This is the sound of the unlocking and lift away.+
I guess I wanted more. I wanted to speak with him, tell him things without the crush of a crowd waiting to talk to him. I can’t compete with the love and adulation of fans, their hearts aching from the show, waiting to tell him and the smiling cast what stirred in their hearts. They stand with anticipation outside the lobby, iPhones, selfie sticks, waiting with creased Playbills and markers, ready for an autograph or a photo cheek to cheek – so well deserved as the good people they are.
But I didn’t want an autograph or photo. I didn’t know what I wanted.
I walked around the theater, hoping to gain the courage to say something…anything. “Say something! Talk to him. Say something! Anything! … This can’t be our last…”*
And it was. I couldn’t connect. Why? He doesn’t bite. He’s human. He’s nice. What did I want?

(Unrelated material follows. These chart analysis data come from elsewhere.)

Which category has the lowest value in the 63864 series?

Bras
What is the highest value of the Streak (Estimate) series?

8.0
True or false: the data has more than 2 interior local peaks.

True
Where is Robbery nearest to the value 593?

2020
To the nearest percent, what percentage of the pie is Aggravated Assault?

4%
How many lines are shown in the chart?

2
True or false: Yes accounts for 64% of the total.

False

Me, a little lost right now, clinging to anything wonderful to keep me going as I try to find the juice again. Just wanted to tell him how I’ve admired him since he played drag years before, how we have a mutual friend, how when I finally saw – after so many years of knowing him on the peripheral of actors and projects that swirl around me – that one interview he did that captivated me, where I saw his energy – a light – a gentleness and a lurking darkness. I saw a person beyond a role. At least a scratch of someone I don’t know at all. But something there seemed familiar.
I tried to write him a note on social media – only to delete it before he could see it. I tweeted, but wiped it clean. He doesn’t need to see my obsession. I’m noise.

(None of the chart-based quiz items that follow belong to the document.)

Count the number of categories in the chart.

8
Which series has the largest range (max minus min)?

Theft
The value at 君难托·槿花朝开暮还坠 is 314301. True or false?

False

Unhinged and Uninhibited. Those words come to mind. Maybe the unhinging of the heart unburdens the soul and allows this stuck writer to create, to build something new. Let go of the fear that builds the wall.
Maybe Unhinged and Uninhibited make a good team.
So, I file him away with Bruce and Helen and with my Samuel French books. I imagine him reading this, but he will likely never come across it, never know this. But just the fantasy make things a little easier.
I make room on my iPhone playlist for new music, put away the singing pleas of Alison speaking of floating cars and telephone wires as her pained father tries to find her face yet looks away, unable to connect. Unable to say something…anything.
My summer on Maple Avenue has ended. A virtual visit to Beech Creek with hills and valleys below. So much damage, broken windows…I didn’t realize I would end up like Bruce in that car ride. But maybe there will be other chances, more opportunities. Perhaps this wasn’t the right time. Yes, next time.
My stay made me want to come home to New York and face the memories – to build something new.
I’ll always remember moments with my dad when nothing went unsaid. There were grades and piano, television, screaming parents and me hiding, imagining pop songs that made things happy. And there was music, baseball, books and boys. The ever present actual Quixote my own dad sculpted out of clay and bronze that sat on the mantel. And my mother at the Steinway, playing perfect pitch, who let her days go by.
Either way, their love will be safe with me.